Rembrandt that was dismissed as a fake may be genuine after all
A REMBRANDT painting dismissed as a fake is to go on display after 40 years after it emerged it was made from the same tree as other works by the artist.
The painting written off by experts will be displayed again after being re- vealed as an authentic piece from the Dutch master’s workshop.
Head of a Bearded Man is a small painting the size of a postcard which depicts a forlorn and aged figure, and was for years consigned to the basement of Ashmolean Museum in Ox- ford.
But the museum will now put the painting on display this week after it was reassessed and found to be from the correct time period.
Analysis of the oak panel piece revealed that it was painted on to the same piece of timber as another of the Renaissance artist’s works.
The painting was bequeathed to the Ashmolean in 1951, but in 1981 it was examined and dismissed as an imitation by the Rembrandt Research Project and hidden away.
“They saw it in the flesh and decided it wasn’t a Rembrandt painting,” Ashmolean curator An Van Camp told the
Guardian. “They said it might be an imitator painting in the style of Rembrandt and is possibly made before the end of the 17th century, so not even in Rembrandt’s lifetime.”
The painting was placed in the basement, but after Ms Van Camp took up her role at the museum in 2015, she decided the piece should be re-examined.
Its subject matter and style were deemed too close a match to the Dutch painter’s works to be totally dismissed.
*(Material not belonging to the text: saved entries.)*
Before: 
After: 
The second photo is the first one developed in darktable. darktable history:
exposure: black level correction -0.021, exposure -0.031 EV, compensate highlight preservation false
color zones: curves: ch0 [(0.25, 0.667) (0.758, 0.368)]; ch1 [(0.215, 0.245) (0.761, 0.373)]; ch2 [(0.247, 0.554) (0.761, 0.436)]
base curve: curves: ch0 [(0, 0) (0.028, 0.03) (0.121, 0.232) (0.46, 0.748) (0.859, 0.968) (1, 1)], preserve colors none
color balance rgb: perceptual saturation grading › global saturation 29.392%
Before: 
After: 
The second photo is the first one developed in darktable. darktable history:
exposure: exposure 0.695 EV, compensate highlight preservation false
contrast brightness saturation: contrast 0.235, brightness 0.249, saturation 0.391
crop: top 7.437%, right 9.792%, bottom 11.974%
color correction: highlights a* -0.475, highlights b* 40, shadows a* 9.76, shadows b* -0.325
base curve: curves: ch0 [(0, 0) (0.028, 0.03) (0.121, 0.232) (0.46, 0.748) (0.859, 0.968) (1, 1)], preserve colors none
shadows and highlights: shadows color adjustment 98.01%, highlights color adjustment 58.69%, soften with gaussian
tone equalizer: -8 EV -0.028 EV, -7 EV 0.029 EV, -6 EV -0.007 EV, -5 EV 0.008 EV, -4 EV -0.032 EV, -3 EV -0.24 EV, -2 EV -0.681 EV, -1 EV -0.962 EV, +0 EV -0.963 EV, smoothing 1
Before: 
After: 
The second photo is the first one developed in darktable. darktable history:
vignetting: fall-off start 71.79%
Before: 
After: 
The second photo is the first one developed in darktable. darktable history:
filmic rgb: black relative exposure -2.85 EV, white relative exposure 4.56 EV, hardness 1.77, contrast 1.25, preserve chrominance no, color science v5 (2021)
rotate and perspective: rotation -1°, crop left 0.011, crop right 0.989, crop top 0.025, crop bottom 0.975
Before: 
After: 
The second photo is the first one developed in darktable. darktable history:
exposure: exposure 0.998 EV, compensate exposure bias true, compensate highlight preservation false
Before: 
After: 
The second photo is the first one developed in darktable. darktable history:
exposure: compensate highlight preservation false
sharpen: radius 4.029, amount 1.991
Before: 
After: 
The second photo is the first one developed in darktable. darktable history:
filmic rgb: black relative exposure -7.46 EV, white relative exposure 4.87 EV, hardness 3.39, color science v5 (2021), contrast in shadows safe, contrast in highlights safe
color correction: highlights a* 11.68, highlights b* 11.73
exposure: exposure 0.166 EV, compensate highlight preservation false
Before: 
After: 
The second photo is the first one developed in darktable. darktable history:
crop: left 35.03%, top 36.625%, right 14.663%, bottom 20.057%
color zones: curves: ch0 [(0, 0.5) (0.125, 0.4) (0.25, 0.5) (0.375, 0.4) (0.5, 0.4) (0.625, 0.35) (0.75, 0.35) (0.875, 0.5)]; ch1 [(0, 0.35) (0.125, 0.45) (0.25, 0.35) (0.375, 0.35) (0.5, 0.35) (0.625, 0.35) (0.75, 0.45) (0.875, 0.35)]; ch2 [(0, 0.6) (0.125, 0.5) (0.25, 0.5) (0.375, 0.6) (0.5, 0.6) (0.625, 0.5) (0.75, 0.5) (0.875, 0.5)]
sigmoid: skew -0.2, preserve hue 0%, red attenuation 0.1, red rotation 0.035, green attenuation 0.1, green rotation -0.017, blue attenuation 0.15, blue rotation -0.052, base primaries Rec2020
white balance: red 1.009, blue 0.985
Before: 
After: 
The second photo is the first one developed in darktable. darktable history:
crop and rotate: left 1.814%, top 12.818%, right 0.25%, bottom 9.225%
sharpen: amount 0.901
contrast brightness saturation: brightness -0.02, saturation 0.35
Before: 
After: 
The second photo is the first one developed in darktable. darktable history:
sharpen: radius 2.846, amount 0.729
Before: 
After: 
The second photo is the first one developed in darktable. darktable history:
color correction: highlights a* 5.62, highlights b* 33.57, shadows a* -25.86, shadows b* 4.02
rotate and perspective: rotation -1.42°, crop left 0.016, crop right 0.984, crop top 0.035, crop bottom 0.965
His early works were collected for a display at the Ashmolean, giving an opportunity to look again at the piece.
Head of a Bearded Man is painted with oils on to an oak panel, and portrays some of the tropes of its supposed Dutch creator. She said: “It is what Rembrandt does. He does these tiny head studies of old men with forlorn, melancholic, pensive looks.”
The piece was dated by leading dendrochronologist Peter Klein and found to have been created between around 1620 and 1630, pointing towards its origins in Rembrandt’s time.
Additional results revealed that the painting was crafted from the same wooden panel as another Rembrandt work, Andromeda Chained to the Rocks. This work hangs in Mauritshuis in the Hague.
Further studies will be undertaken to ascertain whether the portrait was painted by Rembrandt himself.